# Considered one service



## dogleg (Dec 22, 2008)

Question about multiple service entrance conductors 230.2 .Have 1 set of 250 mcm AL feeding a 200 amp panel and a 1 set of #2 Al feeding a 100 amp disconnect that will feed a transfer switch/optional genny panel.Both sets of conductors originate at a 320 amp meter base and feed underground to the panels located together.According to 230.2 A (4) optional standby systems .Would this be considered a legal installation?

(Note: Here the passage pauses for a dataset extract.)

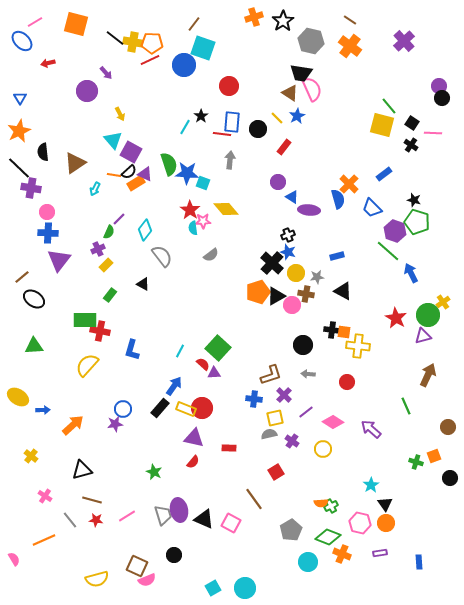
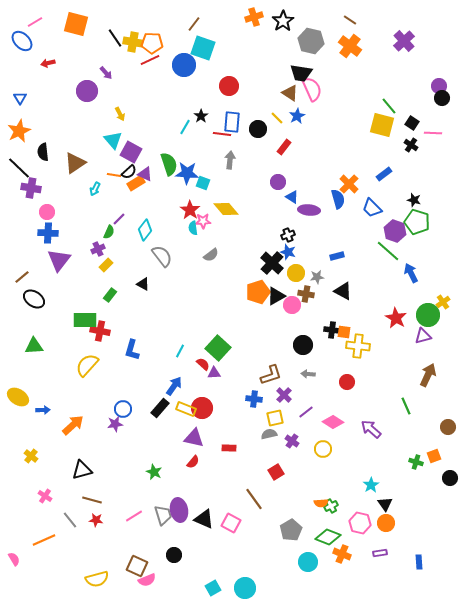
black line at (115, 38): rotated 18 degrees clockwise
pink line at (127, 516): moved 7 px right
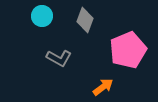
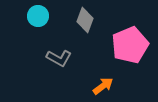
cyan circle: moved 4 px left
pink pentagon: moved 2 px right, 5 px up
orange arrow: moved 1 px up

If the # 2 SEC did NOT feed a transfer switch /genny setup ,then it would not be considered one service( as per 230.40 excp.#2) ,only because it would have had to been at least a 1/0 size.

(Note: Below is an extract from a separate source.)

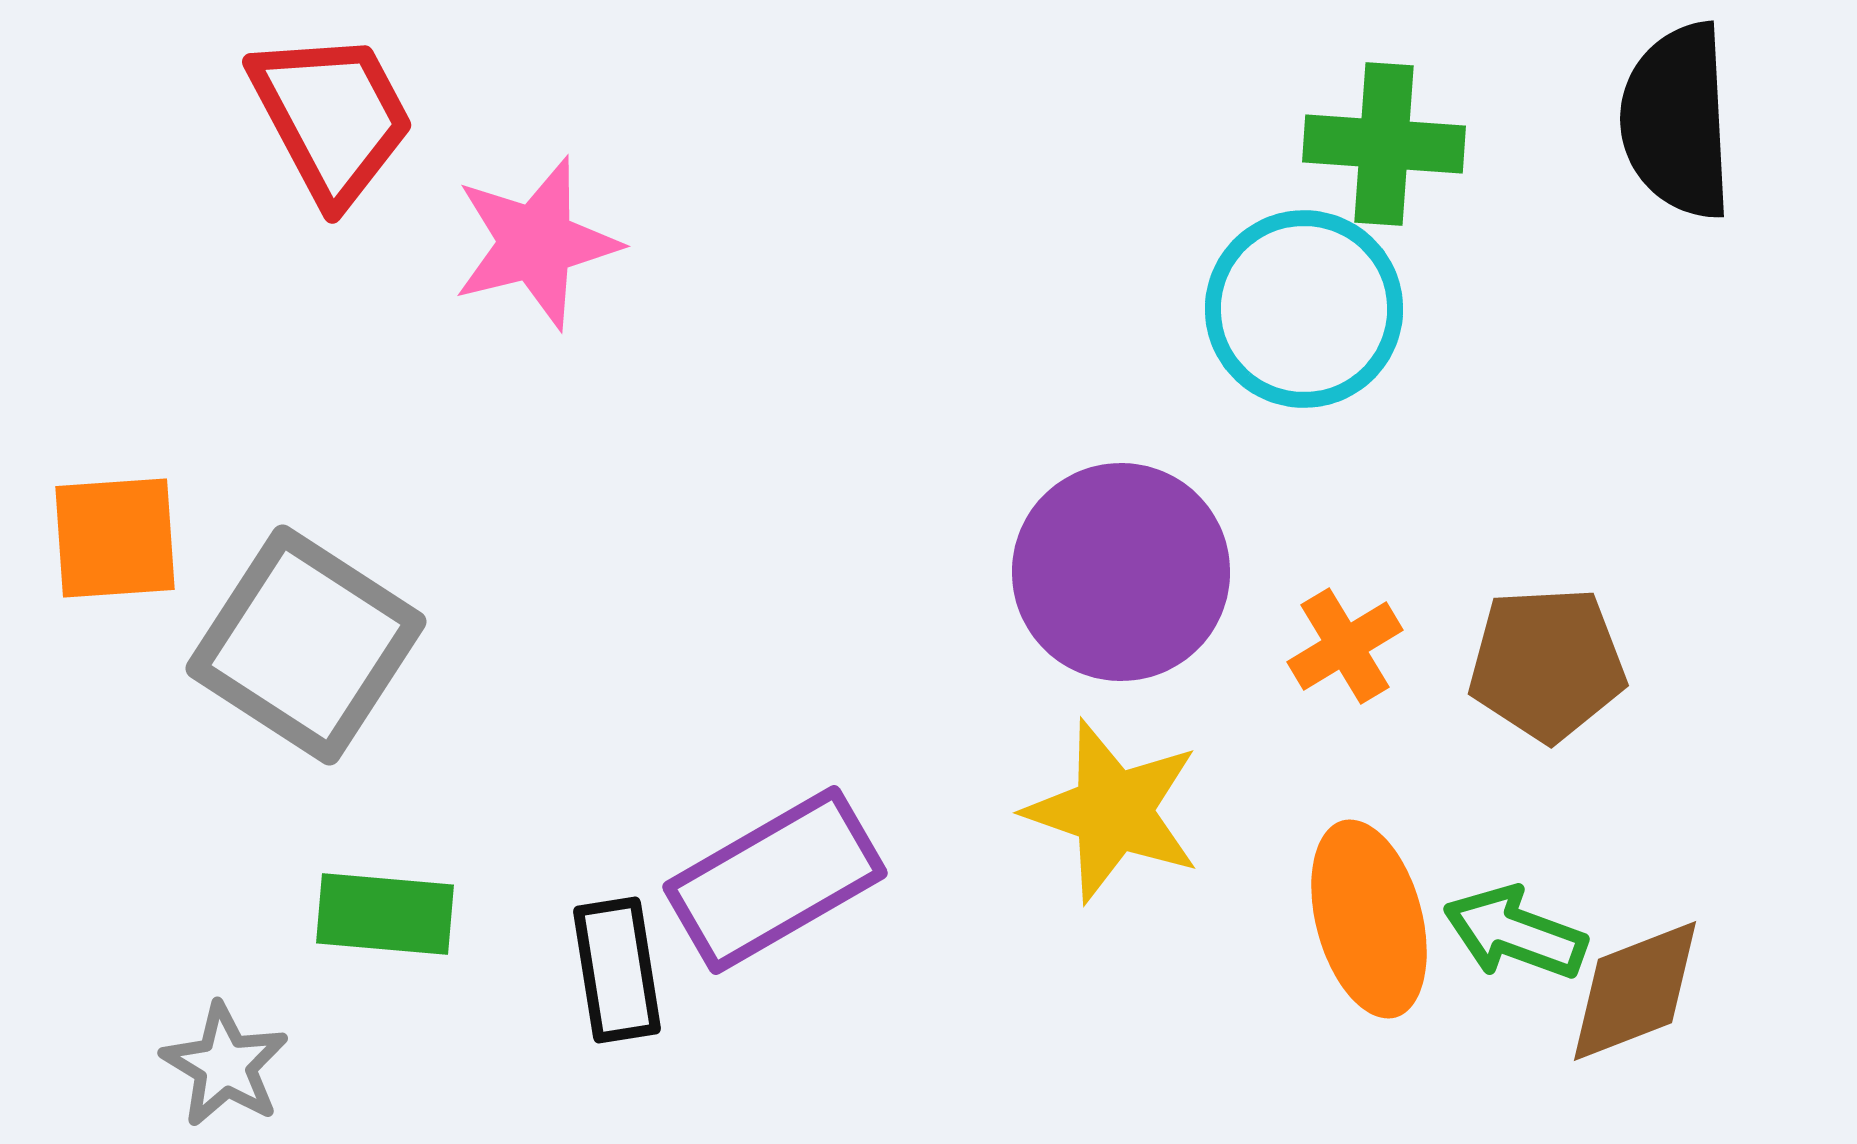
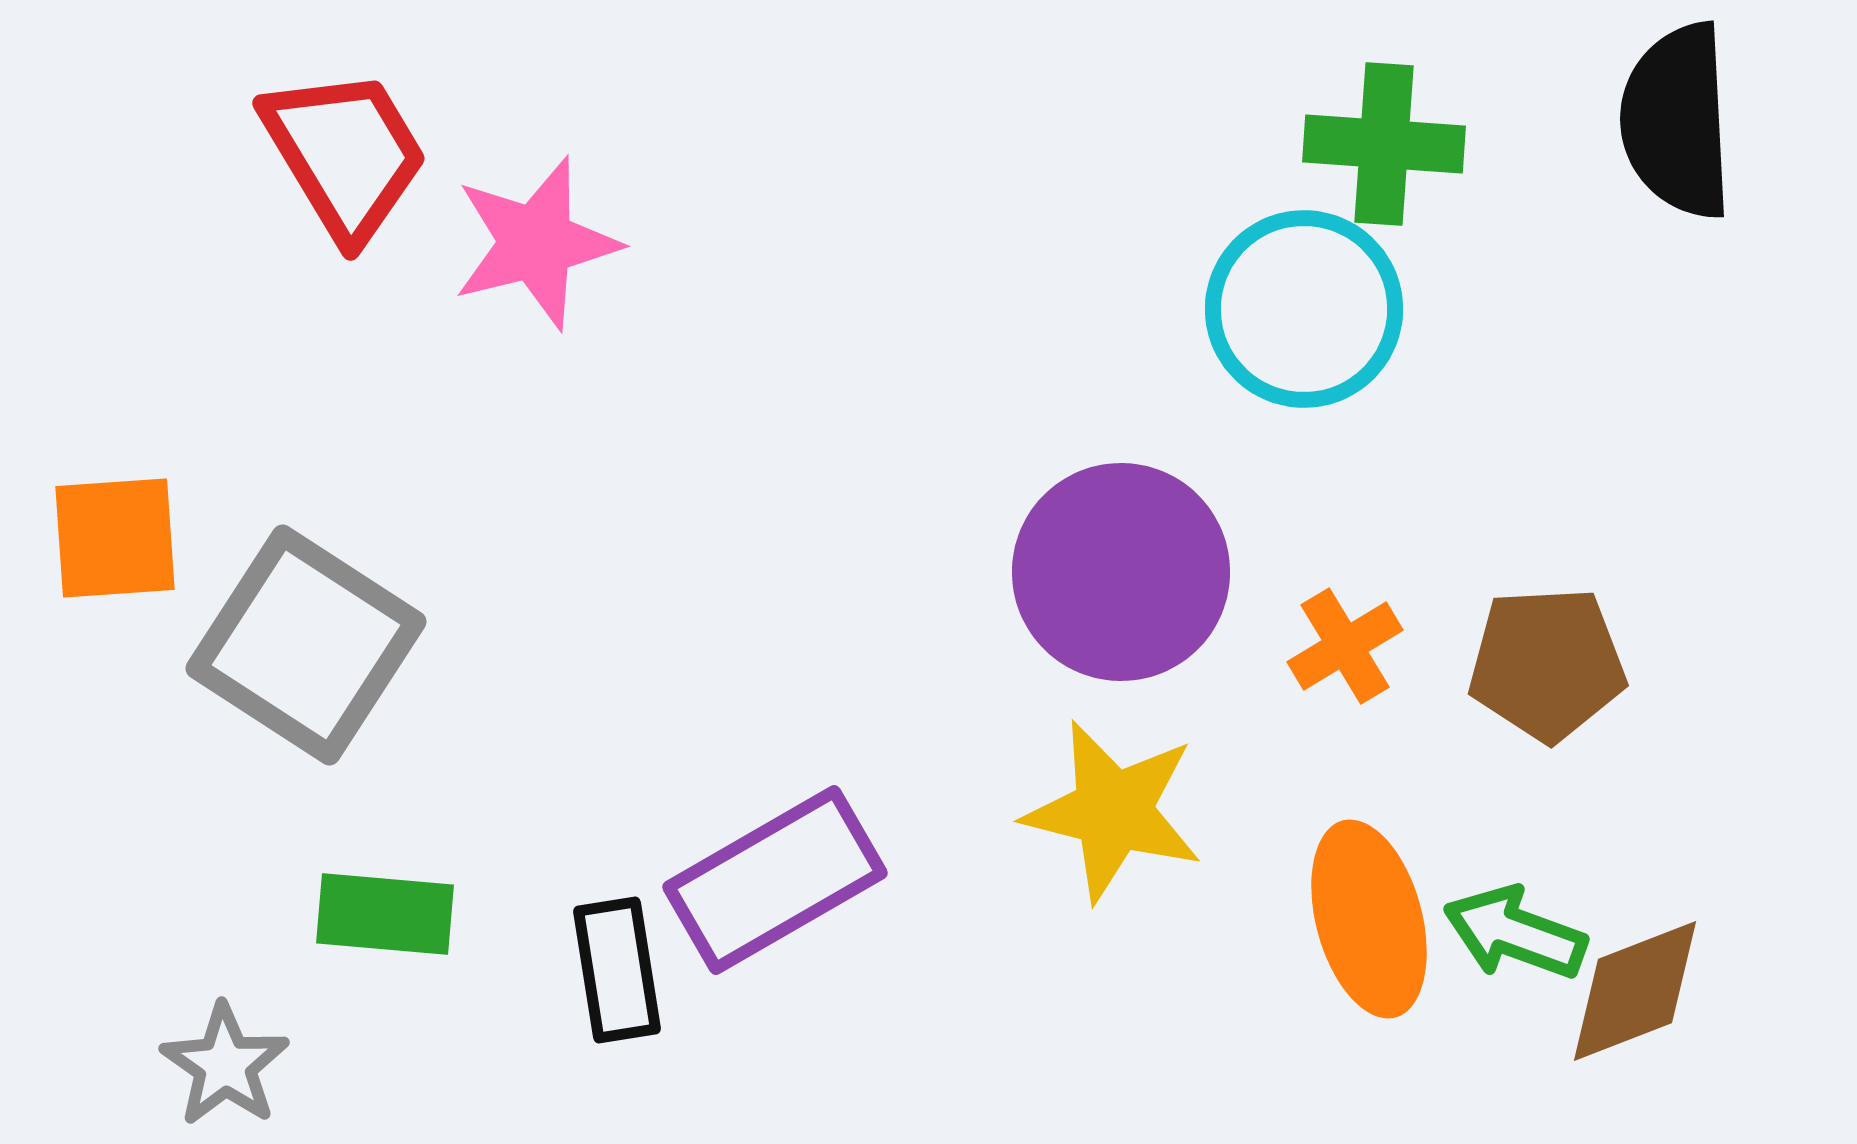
red trapezoid: moved 13 px right, 37 px down; rotated 3 degrees counterclockwise
yellow star: rotated 5 degrees counterclockwise
gray star: rotated 4 degrees clockwise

Am I understanding this correctly?


----------



## HARRY304E (Sep 15, 2010)

dogleg said:


> Question about multiple service entrance conductors 230.2 .Have 1 set of 250 mcm AL feeding a 200 amp panel and a 1 set of #2 Al feeding a 100 amp disconnect that will feed a transfer switch/optional genny panel.Both sets of conductors originate at a 320 amp meter base and feed underground to the panels located together.According to 230.2 A (4) optional standby systems .Would this be considered a legal installation?
> 
> If the # 2 SEC did NOT feed a transfer switch /genny setup ,then it would not be considered one service( as per 230.40 excp.#2) ,only because it would have had to been at least a 1/0 size.
> 
> Am I understanding this correctly?


Yes because you have less than six service disconnecting means as per 230.40 ex #2.:thumbsup:


----------